■ Saved entries
****************************************
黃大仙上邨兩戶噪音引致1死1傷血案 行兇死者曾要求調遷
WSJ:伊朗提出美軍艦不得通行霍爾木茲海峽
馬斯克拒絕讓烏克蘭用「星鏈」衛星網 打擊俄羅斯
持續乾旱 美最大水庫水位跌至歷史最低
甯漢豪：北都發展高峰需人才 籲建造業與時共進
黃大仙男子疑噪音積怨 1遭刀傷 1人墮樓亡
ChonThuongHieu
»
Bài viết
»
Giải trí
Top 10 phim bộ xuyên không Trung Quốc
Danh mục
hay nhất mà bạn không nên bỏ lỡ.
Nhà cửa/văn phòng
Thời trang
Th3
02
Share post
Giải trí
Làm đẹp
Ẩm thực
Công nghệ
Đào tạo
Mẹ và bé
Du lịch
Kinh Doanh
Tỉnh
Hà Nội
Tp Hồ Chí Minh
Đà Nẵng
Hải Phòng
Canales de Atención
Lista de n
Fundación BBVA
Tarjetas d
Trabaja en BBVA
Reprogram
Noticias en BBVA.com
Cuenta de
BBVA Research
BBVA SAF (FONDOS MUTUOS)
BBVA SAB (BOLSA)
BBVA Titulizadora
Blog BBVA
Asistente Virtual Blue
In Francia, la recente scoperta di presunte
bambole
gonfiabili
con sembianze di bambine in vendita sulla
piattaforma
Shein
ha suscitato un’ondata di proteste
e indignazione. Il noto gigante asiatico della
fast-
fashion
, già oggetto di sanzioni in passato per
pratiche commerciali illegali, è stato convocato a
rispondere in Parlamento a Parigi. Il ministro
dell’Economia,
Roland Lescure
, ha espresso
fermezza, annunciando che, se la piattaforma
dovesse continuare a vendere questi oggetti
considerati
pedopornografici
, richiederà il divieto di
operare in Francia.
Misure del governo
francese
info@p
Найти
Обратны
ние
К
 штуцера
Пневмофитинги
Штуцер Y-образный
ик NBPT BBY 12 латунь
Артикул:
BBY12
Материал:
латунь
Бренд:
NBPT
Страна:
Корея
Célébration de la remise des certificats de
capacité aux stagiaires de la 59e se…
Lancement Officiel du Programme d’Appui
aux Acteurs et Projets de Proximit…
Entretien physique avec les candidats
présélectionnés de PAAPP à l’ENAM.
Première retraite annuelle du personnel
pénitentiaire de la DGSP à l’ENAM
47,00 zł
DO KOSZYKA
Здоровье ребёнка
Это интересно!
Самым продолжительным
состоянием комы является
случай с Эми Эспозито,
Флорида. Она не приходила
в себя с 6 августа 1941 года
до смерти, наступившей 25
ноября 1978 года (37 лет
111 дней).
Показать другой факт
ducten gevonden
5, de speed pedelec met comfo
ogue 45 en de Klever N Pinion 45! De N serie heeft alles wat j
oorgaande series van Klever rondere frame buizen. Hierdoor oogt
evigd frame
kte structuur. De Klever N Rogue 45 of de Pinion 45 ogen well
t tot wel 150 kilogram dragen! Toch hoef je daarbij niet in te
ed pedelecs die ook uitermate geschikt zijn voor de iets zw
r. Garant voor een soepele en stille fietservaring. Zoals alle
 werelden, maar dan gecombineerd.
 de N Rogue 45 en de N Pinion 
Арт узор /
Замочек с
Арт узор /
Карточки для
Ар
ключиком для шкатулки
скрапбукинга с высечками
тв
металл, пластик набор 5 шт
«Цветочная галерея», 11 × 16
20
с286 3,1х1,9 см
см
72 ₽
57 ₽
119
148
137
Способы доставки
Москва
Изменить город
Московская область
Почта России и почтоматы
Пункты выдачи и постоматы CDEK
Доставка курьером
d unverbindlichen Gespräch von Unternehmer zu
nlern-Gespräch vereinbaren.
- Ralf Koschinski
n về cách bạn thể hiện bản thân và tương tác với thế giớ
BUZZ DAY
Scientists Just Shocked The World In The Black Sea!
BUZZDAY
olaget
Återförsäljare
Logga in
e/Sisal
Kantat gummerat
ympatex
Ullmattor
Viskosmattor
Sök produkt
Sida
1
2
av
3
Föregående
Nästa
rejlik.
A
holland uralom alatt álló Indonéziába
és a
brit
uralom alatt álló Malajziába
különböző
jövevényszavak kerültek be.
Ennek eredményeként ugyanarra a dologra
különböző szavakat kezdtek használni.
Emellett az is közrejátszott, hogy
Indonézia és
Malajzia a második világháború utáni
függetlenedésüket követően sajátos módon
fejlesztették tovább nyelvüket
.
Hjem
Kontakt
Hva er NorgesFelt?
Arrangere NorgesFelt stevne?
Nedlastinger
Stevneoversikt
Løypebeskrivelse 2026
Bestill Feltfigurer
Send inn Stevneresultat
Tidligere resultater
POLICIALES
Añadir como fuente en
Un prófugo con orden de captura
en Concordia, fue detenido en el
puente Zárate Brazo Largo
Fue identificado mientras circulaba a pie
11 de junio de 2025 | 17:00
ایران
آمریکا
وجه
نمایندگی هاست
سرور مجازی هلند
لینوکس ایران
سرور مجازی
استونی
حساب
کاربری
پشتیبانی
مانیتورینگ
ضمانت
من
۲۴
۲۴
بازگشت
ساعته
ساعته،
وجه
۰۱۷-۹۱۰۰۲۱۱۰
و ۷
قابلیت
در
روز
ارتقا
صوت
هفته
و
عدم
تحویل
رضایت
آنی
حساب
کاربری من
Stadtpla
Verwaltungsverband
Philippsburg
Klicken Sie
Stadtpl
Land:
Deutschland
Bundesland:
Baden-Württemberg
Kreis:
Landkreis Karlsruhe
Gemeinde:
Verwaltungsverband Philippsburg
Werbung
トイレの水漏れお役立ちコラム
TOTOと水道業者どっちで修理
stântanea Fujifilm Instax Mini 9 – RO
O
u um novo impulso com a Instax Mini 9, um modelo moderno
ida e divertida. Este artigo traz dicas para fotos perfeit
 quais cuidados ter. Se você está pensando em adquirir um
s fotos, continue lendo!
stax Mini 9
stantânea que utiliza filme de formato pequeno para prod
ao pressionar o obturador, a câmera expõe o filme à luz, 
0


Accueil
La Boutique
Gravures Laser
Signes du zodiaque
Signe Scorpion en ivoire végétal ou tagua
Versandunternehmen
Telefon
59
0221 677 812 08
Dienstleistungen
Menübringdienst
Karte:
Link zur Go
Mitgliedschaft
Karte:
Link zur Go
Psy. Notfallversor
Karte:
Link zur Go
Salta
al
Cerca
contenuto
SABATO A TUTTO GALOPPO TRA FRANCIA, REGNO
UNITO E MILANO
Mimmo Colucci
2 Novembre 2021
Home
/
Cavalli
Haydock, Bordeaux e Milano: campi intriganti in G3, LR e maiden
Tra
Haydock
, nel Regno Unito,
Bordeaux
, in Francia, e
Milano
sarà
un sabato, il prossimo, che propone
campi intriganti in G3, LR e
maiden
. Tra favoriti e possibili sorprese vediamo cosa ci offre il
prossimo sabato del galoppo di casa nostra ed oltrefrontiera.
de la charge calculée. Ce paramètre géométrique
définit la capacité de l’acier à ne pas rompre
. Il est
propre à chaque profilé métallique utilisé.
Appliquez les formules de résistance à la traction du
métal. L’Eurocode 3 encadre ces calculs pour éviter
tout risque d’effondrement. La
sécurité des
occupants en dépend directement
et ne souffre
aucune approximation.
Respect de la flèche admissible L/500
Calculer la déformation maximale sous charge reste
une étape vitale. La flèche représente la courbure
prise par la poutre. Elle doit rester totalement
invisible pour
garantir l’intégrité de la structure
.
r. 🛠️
****************************************
Repeat the records above exactly, leaving none out.

■ Solution below
黃大仙上邨兩戶噪音引致1死1傷血案 行兇死者曾要求調遷
WSJ:伊朗提出美軍艦不得通行霍爾木茲海峽
馬斯克拒絕讓烏克蘭用「星鏈」衛星網 打擊俄羅斯
持續乾旱 美最大水庫水位跌至歷史最低
甯漢豪：北都發展高峰需人才 籲建造業與時共進
黃大仙男子疑噪音積怨 1遭刀傷 1人墮樓亡
ChonThuongHieu
»
Bài viết
»
Giải trí
Top 10 phim bộ xuyên không Trung Quốc
Danh mục
hay nhất mà bạn không nên bỏ lỡ.
Nhà cửa/văn phòng
Thời trang
Th3
02
Share post
Giải trí
Làm đẹp
Ẩm thực
Công nghệ
Đào tạo
Mẹ và bé
Du lịch
Kinh Doanh
Tỉnh
Hà Nội
Tp Hồ Chí Minh
Đà Nẵng
Hải Phòng
Canales de Atención
Lista de n
Fundación BBVA
Tarjetas d
Trabaja en BBVA
Reprogram
Noticias en BBVA.com
Cuenta de
BBVA Research
BBVA SAF (FONDOS MUTUOS)
BBVA SAB (BOLSA)
BBVA Titulizadora
Blog BBVA
Asistente Virtual Blue
In Francia, la recente scoperta di presunte
bambole
gonfiabili
con sembianze di bambine in vendita sulla
piattaforma
Shein
ha suscitato un’ondata di proteste
e indignazione. Il noto gigante asiatico della
fast-
fashion
, già oggetto di sanzioni in passato per
pratiche commerciali illegali, è stato convocato a
rispondere in Parlamento a Parigi. Il ministro
dell’Economia,
Roland Lescure
, ha espresso
fermezza, annunciando che, se la piattaforma
dovesse continuare a vendere questi oggetti
considerati
pedopornografici
, richiederà il divieto di
operare in Francia.
Misure del governo
francese
info@p
Найти
Обратны
ние
К
 штуцера
Пневмофитинги
Штуцер Y-образный
ик NBPT BBY 12 латунь
Артикул:
BBY12
Материал:
латунь
Бренд:
NBPT
Страна:
Корея
Célébration de la remise des certificats de
capacité aux stagiaires de la 59e se…
Lancement Officiel du Programme d’Appui
aux Acteurs et Projets de Proximit…
Entretien physique avec les candidats
présélectionnés de PAAPP à l’ENAM.
Première retraite annuelle du personnel
pénitentiaire de la DGSP à l’ENAM
47,00 zł
DO KOSZYKA
Здоровье ребёнка
Это интересно!
Самым продолжительным
состоянием комы является
случай с Эми Эспозито,
Флорида. Она не приходила
в себя с 6 августа 1941 года
до смерти, наступившей 25
ноября 1978 года (37 лет
111 дней).
Показать другой факт
ducten gevonden
5, de speed pedelec met comfo
ogue 45 en de Klever N Pinion 45! De N serie heeft alles wat j
oorgaande series van Klever rondere frame buizen. Hierdoor oogt
evigd frame
kte structuur. De Klever N Rogue 45 of de Pinion 45 ogen well
t tot wel 150 kilogram dragen! Toch hoef je daarbij niet in te
ed pedelecs die ook uitermate geschikt zijn voor de iets zw
r. Garant voor een soepele en stille fietservaring. Zoals alle
 werelden, maar dan gecombineerd.
 de N Rogue 45 en de N Pinion 
Арт узор /
Замочек с
Арт узор /
Карточки для
Ар
ключиком для шкатулки
скрапбукинга с высечками
тв
металл, пластик набор 5 шт
«Цветочная галерея», 11 × 16
20
с286 3,1х1,9 см
см
72 ₽
57 ₽
119
148
137
Способы доставки
Москва
Изменить город
Московская область
Почта России и почтоматы
Пункты выдачи и постоматы CDEK
Доставка курьером
d unverbindlichen Gespräch von Unternehmer zu
nlern-Gespräch vereinbaren.
- Ralf Koschinski
n về cách bạn thể hiện bản thân và tương tác với thế giớ
BUZZ DAY
Scientists Just Shocked The World In The Black Sea!
BUZZDAY
olaget
Återförsäljare
Logga in
e/Sisal
Kantat gummerat
ympatex
Ullmattor
Viskosmattor
Sök produkt
Sida
1
2
av
3
Föregående
Nästa
rejlik.
A
holland uralom alatt álló Indonéziába
és a
brit
uralom alatt álló Malajziába
különböző
jövevényszavak kerültek be.
Ennek eredményeként ugyanarra a dologra
különböző szavakat kezdtek használni.
Emellett az is közrejátszott, hogy
Indonézia és
Malajzia a második világháború utáni
függetlenedésüket követően sajátos módon
fejlesztették tovább nyelvüket
.
Hjem
Kontakt
Hva er NorgesFelt?
Arrangere NorgesFelt stevne?
Nedlastinger
Stevneoversikt
Løypebeskrivelse 2026
Bestill Feltfigurer
Send inn Stevneresultat
Tidligere resultater
POLICIALES
Añadir como fuente en
Un prófugo con orden de captura
en Concordia, fue detenido en el
puente Zárate Brazo Largo
Fue identificado mientras circulaba a pie
11 de junio de 2025 | 17:00
ایران
آمریکا
وجه
نمایندگی هاست
سرور مجازی هلند
لینوکس ایران
سرور مجازی
استونی
حساب
کاربری
پشتیبانی
مانیتورینگ
ضمانت
من
۲۴
۲۴
بازگشت
ساعته
ساعته،
وجه
۰۱۷-۹۱۰۰۲۱۱۰
و ۷
قابلیت
در
روز
ارتقا
صوت
هفته
و
عدم
تحویل
رضایت
آنی
حساب
کاربری من
Stadtpla
Verwaltungsverband
Philippsburg
Klicken Sie
Stadtpl
Land:
Deutschland
Bundesland:
Baden-Württemberg
Kreis:
Landkreis Karlsruhe
Gemeinde:
Verwaltungsverband Philippsburg
Werbung
トイレの水漏れお役立ちコラム
TOTOと水道業者どっちで修理
stântanea Fujifilm Instax Mini 9 – RO
O
u um novo impulso com a Instax Mini 9, um modelo moderno
ida e divertida. Este artigo traz dicas para fotos perfeit
 quais cuidados ter. Se você está pensando em adquirir um
s fotos, continue lendo!
stax Mini 9
stantânea que utiliza filme de formato pequeno para prod
ao pressionar o obturador, a câmera expõe o filme à luz, 
0


Accueil
La Boutique
Gravures Laser
Signes du zodiaque
Signe Scorpion en ivoire végétal ou tagua
Versandunternehmen
Telefon
59
0221 677 812 08
Dienstleistungen
Menübringdienst
Karte:
Link zur Go
Mitgliedschaft
Karte:
Link zur Go
Psy. Notfallversor
Karte:
Link zur Go
Salta
al
Cerca
contenuto
SABATO A TUTTO GALOPPO TRA FRANCIA, REGNO
UNITO E MILANO
Mimmo Colucci
2 Novembre 2021
Home
/
Cavalli
Haydock, Bordeaux e Milano: campi intriganti in G3, LR e maiden
Tra
Haydock
, nel Regno Unito,
Bordeaux
, in Francia, e
Milano
sarà
un sabato, il prossimo, che propone
campi intriganti in G3, LR e
maiden
. Tra favoriti e possibili sorprese vediamo cosa ci offre il
prossimo sabato del galoppo di casa nostra ed oltrefrontiera.
de la charge calculée. Ce paramètre géométrique
définit la capacité de l’acier à ne pas rompre
. Il est
propre à chaque profilé métallique utilisé.
Appliquez les formules de résistance à la traction du
métal. L’Eurocode 3 encadre ces calculs pour éviter
tout risque d’effondrement. La
sécurité des
occupants en dépend directement
et ne souffre
aucune approximation.
Respect de la flèche admissible L/500
Calculer la déformation maximale sous charge reste
une étape vitale. La flèche représente la courbure
prise par la poutre. Elle doit rester totalement
invisible pour
garantir l’intégrité de la structure
.
r. 🛠️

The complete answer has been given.